At least one is not less than $\frac{1}{2}$

(a) Exactly one is greater than $\frac{1}{2}$, then $a=-3$ and $b=2$

(b) Exactly two are greater than $\frac{1}{2}$, then $a=3$ and $b=-4$

(c) All three are greater than $\frac{1}{2}$, then $a=-1$ and $b=4$.

Is $\mathrm{(2)}$ accurate solution? If so, how do we prove the question using method $\mathrm{(1)}$?

Answer 1

(2) fails because you have the implications backwards. You have shown that there are $a,b$ that result in each of the three cases, but you have not shown that for all $a,b$ the case of $0$ is not obtained.

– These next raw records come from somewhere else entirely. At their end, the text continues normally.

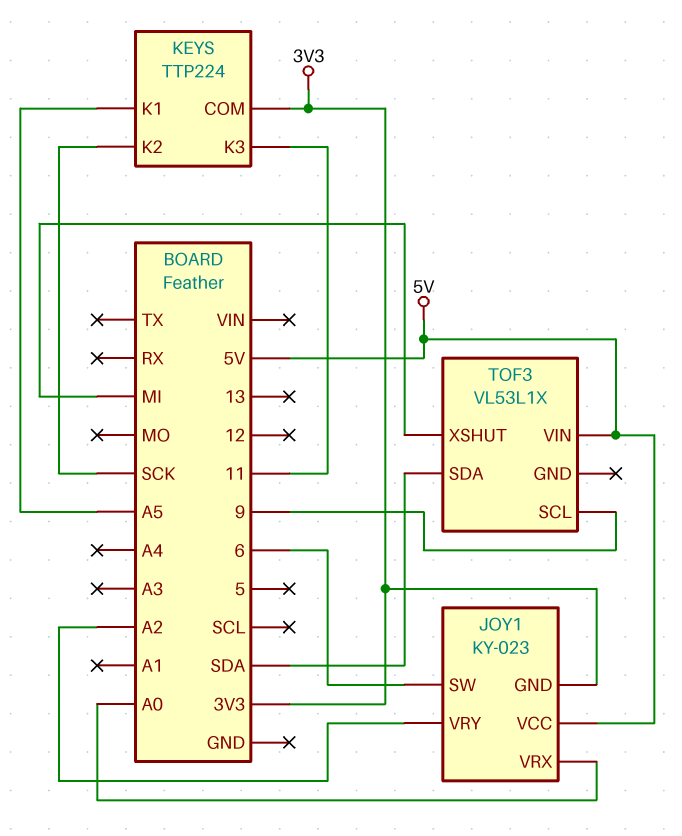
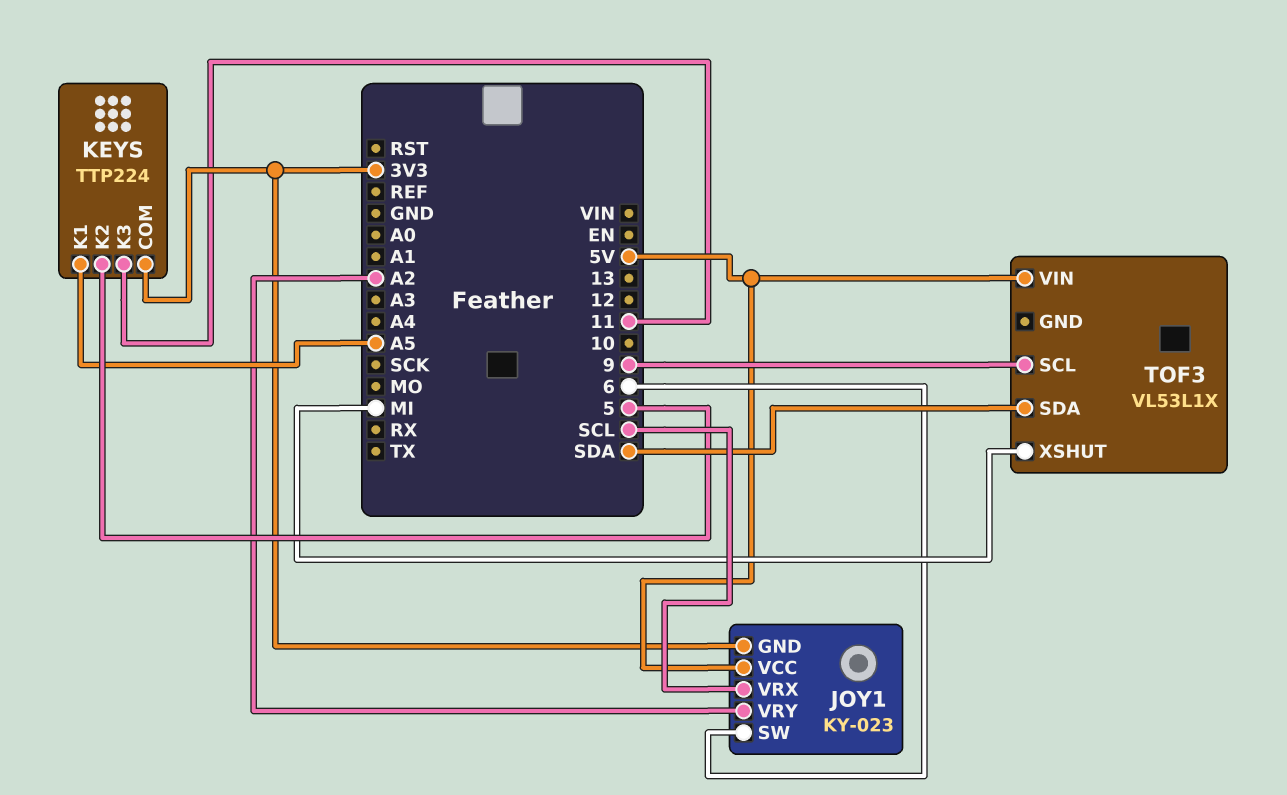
JOY1 pin VRX: A0 -> SCL
KEYS pin K2: SCK -> 5

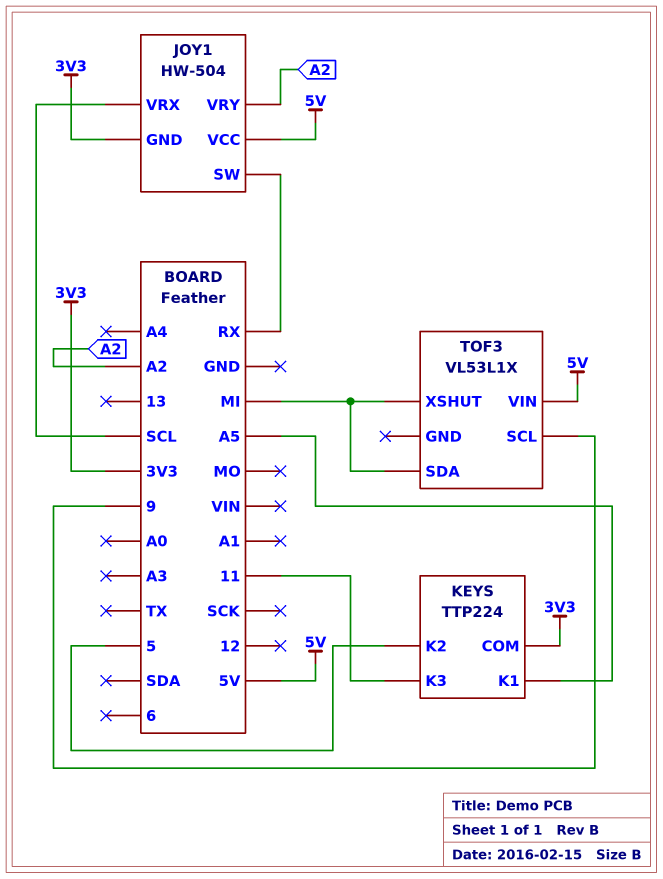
JOY1: KY-023 -> HW-504
JOY1 pin SW: 6 -> RX
TOF3 pin SDA: SDA -> MI

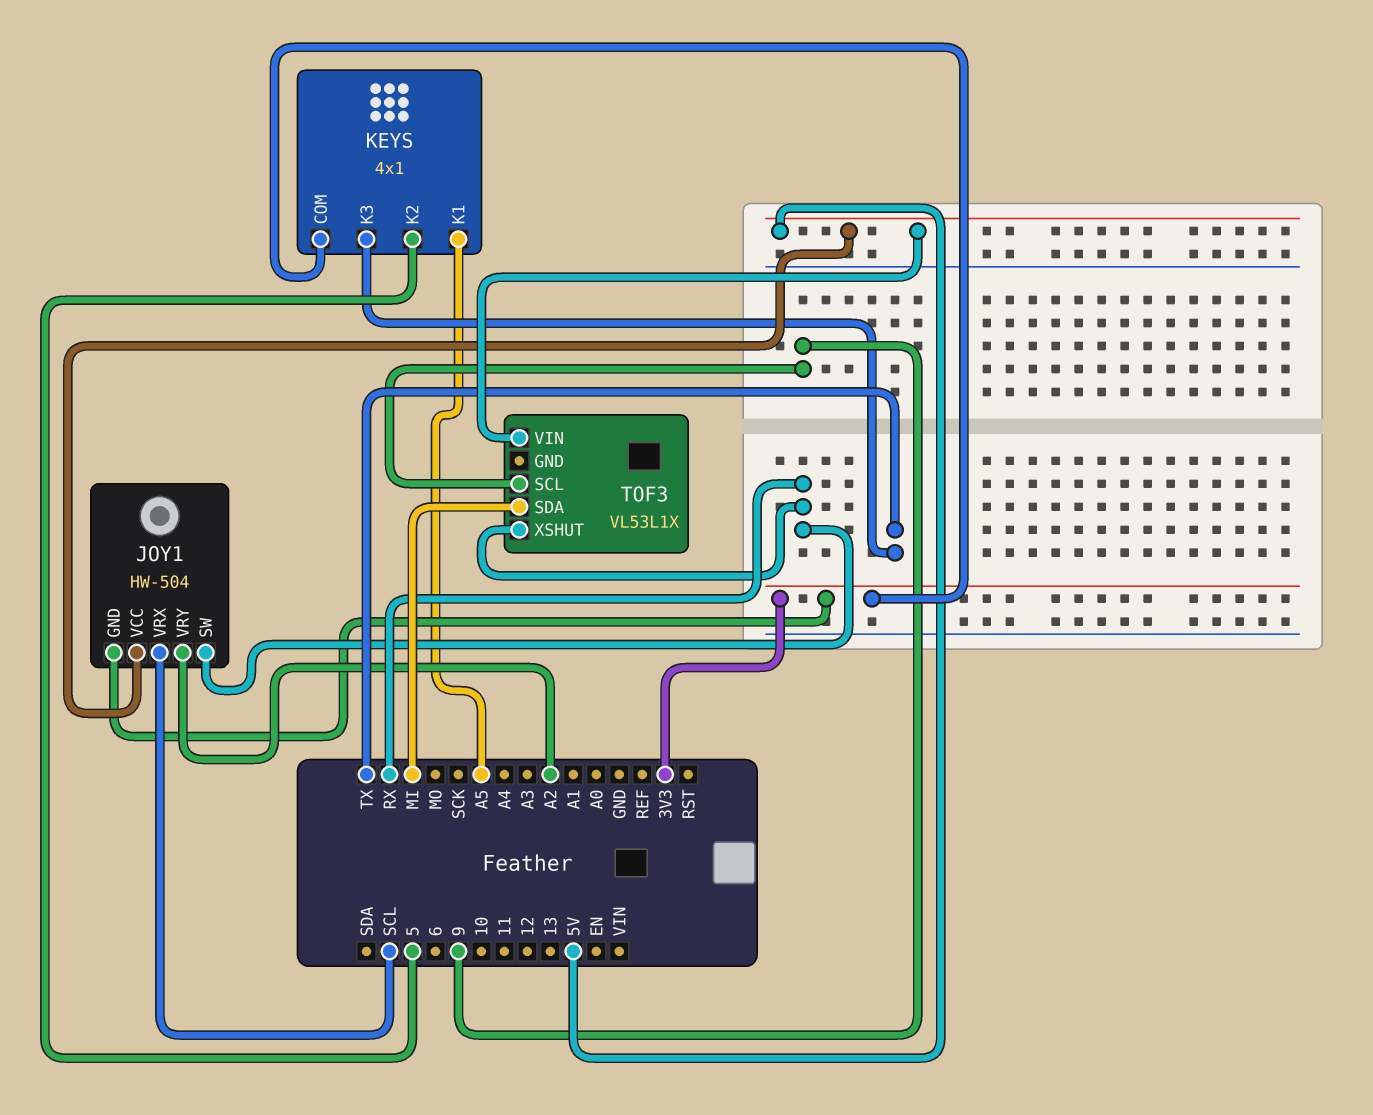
KEYS: TTP224 -> 4x1
KEYS pin K3: 11 -> TX
TOF3 pin XSHUT: MI -> RX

Your statements that $$-\frac{1}{2}<1+a+b< \frac{1}{2}\\ -\frac{1}{2}<4+2a +b< \frac{1}{2}\\ -\frac{1}{2}<9+3a+b < \frac{1}{2}$$ are useful. If you subtract $b$ from everything you have that $1+a, 4+2a, \text { and } 9+3a$ are all in the same interval of length $1$. Use the first and third to set limits on $a$, then show the second is not in the interval.

Answer 2

(2) is not an correct solution. (It is not accurate to say "accurate" either, but that's an English matter.) You have only shown that there exists some solution in the three cases. This has nothing to do with the problem itself.

This is a very interesting problem because it requires you to understand the properties of size and quantity, in the everyday sense. It is like looking at a piece of contraption that is full of tension. You should intuitively grasp what caused the tension, and be able to point out which part will most easily break under the tension. Here you have a lot of inequalities that will "force" the resulting inequality to hold. Where is the force pointing towards?

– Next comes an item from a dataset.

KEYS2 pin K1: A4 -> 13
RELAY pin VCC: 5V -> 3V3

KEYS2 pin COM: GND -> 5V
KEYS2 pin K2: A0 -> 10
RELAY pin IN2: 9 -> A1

By reflecting so you should be able to see the force is concentrated at $f(1)-2f(2)+f(3)$. This is always equal to $2$ since everything else cancels out. Therefore by the triangle inequality $$|f(1)|+2|f(2)|+|f(3)| \ge |f(1)-2f(2)+f(3)|=2.$$ Since four numbers sum to no less than two, at least one of them must be no less than one half.

Answer 3

We can do a proof by contradiction. We start by assuming that $|f(1)|, |f(2)|, |f(3)|<\frac{1}{2}$. Usign this we get $$ -\frac{1}{2} < 1+a+b< \frac{1}{2} $$ $$ -\frac{1}{2} < 4+2a+b< \frac{1}{2} $$ $$ -\frac{1}{2} < 9+3a+b< \frac{1}{2} $$

And upon rearranging

$$ -\frac{3}{2} < a+b< -\frac{1}{2} $$ $$ -\frac{9}{2} < 2a+b< -\frac{7}{2} $$ $$ -\frac{19}{2} < 3a+b< -\frac{17}{2} $$

Solve for $a$ using first two equations and we get $-4<a<-2$ and upon solving for $a$ using second and third equation, we get $-6<a<-4$ which is not possible and leads to a contradiction. Hence atleast one of $|f(1)|, |f(2)|, |f(3)|$ is greater than $\frac{1}{2}$.